I love the lingering mild coconut scent of the shampoo, which seems to last at least 10 days or so. 

I don't use conditioner.


----------



## itzmeigh (Apr 28, 2014)

It isn't dog stuff but I've had really good results with the Aussie brand shampoo and conditioner for people. http://m.aussie.com/en-US?utm_sourc...ent=s04GSYXhj|dm_33376542752_e_aussie shampoo I don't know if you have access to that brand. I've been using the "Family" line on Hazel and it has been doing a great job at keeping her fluffy and tangle free. 

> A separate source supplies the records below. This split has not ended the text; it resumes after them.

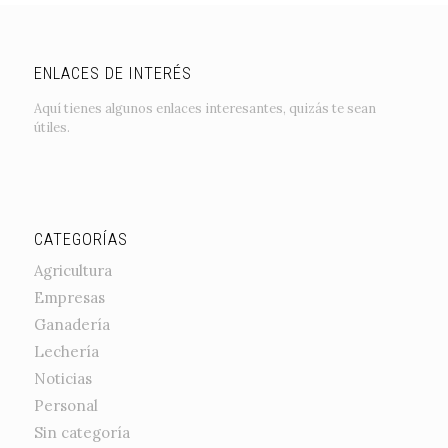
ENLACES DE INTERÉS
Aquí tienes algunos enlaces interesantes, quizás te sean
útiles.
CATEGORÍAS
Agricultura
Empresas
Ganadería
Lechería
Noticias
Personal
Sin categoría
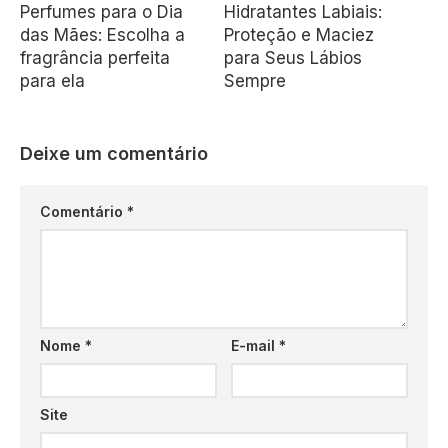
Perfumes para o Dia
Hidratantes Labiais:
das Mães: Escolha a
Proteção e Maciez
fragrância perfeita
para Seus Lábios
para ela
Sempre
Deixe um comentário
Comentário
*
Nome
*
E-mail
*
Site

I wash her first with just a round of Dawn brand dish soap to cut through the grime and oils and then I shampoo and condition with the Aussie stuff and I've been very happy with the outcome so far.


----------



## PoodlenPrada (Aug 13, 2014)

I used to use Isle of dogs on my Lhasa and loved it, but after reading another post here on the forum and heard some members talk about Pantene color preserve volume shampoo & conditioner I tried it when I got my poo puppy, and it works great. I dilute both about 6:1 (6 parts water/1 part product)


----------



## MollyMuiMa (Oct 13, 2012)

I also use Pantene (Classic formula) diluted of course!


----------



## Jammster (Jan 11, 2014)

I was always under the impression that you had to use dog shampoo because of the ph level? Am I wrong


----------



## MollyMuiMa (Oct 13, 2012)

Google ....A Study of the pH of Pet & Human Shampoo by Barbara Bird
Very informative!!! Her BBird Groom Blog is excellent!


----------



## Jammster (Jan 11, 2014)

MollyMuiMa said:


> Google ....A Study of the pH of Pet & Human Shampoo by Barbara Bird
> Very informative!!! Her BBird Groom Blog is excellent!

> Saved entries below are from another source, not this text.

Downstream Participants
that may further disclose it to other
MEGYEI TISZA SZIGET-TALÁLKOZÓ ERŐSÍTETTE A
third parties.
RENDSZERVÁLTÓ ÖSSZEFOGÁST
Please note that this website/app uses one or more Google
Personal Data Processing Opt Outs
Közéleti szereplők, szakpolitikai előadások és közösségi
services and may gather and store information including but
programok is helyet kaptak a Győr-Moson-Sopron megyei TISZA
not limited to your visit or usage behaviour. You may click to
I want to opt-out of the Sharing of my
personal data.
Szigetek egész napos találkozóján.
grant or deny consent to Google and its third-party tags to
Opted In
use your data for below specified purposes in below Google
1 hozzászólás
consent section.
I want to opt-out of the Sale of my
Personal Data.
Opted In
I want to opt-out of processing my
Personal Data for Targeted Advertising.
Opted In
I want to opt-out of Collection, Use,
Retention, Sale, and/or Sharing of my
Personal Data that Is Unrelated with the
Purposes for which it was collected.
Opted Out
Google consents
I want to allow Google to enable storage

 Thanks. Just read it. Very interesting :blush:


----------



## Khaleesiandthepoms (Feb 25, 2014)

For coat change the HUGEST lifesaver has been the Bark to Basics Greek Yogurt shampoo and conditioner, I dilute the conditioner and use as a leave in and I don't have to brush for 8-10 days and her coat isn't tacky or greasy after. Thank goodness because Khaleesi's hair is nearing half a foot and she smells soooooooooo good for nearly 2 weeks.


----------



## Jammster (Jan 11, 2014)

Khaleesiandthepoms said:


> For coat change the HUGEST lifesaver has been the Bark to Basics Greek Yogurt shampoo and conditioner, I dilute the conditioner and use as a leave in and I don't have to brush for 8-10 days and her coat isn't tacky or greasy after. Thank goodness because Khaleesi's hair is nearing half a foot and she smells soooooooooo good for nearly 2 weeks.

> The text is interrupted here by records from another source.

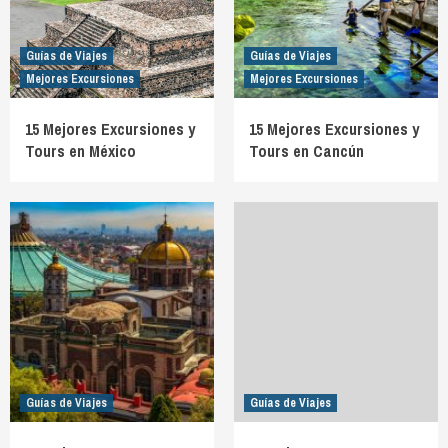
Guías de Viajes
Guías de Viajes
Mejores Excursiones
Mejores Excursiones
15 Mejores Excursiones y
15 Mejores Excursiones y
Tours en México
Tours en Cancún
Guías de Viajes
Guías de Viajes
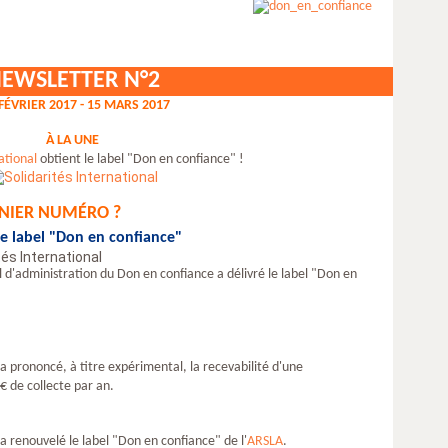
EWSLETTER N°2
 FÉVRIER 2017 - 15 MARS 2017
À LA UNE
ational
obtient le label "Don en confiance" !
RNIER NUMÉRO ?
le label "Don en confiance"
il d'administration du Don en confiance a délivré le label "Don en
 a prononcé, à titre expérimental, la recevabilité d'une
€ de collecte par an.
 a renouvelé le label "Don en confiance" de l'
ARSLA
.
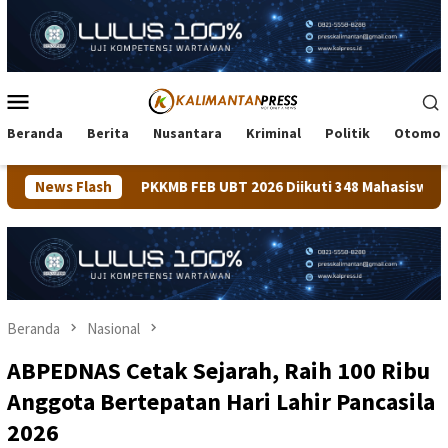
Loncat
ke
konten
Menu
Mobile
Beranda
Berita
Nusantara
Kriminal
Politik
Otomot
B FEB UBT 2026 Diikuti 348 Mahasiswa, Dirangkaikan dengan P
News Flash
Beranda
Nasional
ABPEDNAS Cetak Sejarah, Raih 100 Ribu
Anggota Bertepatan Hari Lahir Pancasila
2026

Just Googled it but can't sell top find anywhere that sells it in the UK. I am sad now as it sound s really good and I can imagine it smells lovely to


----------



## Khaleesiandthepoms (Feb 25, 2014)

Jammster said:


> Just Googled it but can't sell top find anywhere that sells it in the UK. I am sad now as it sound s really good and I can imagine it smells lovely to


I get it from Groomer's Choice and I believe they ship outside the US, hope that helps  Bark 2 Basics Blueberry Greek Yogurt Shampoo Gallon-Groomer's Choice


----------



## princesspenny (Feb 16, 2015)

nice...i want to keep penny in a long coat maybe ill try this...is the smell the only difference between the greek ones? pomegranate sounds good.


----------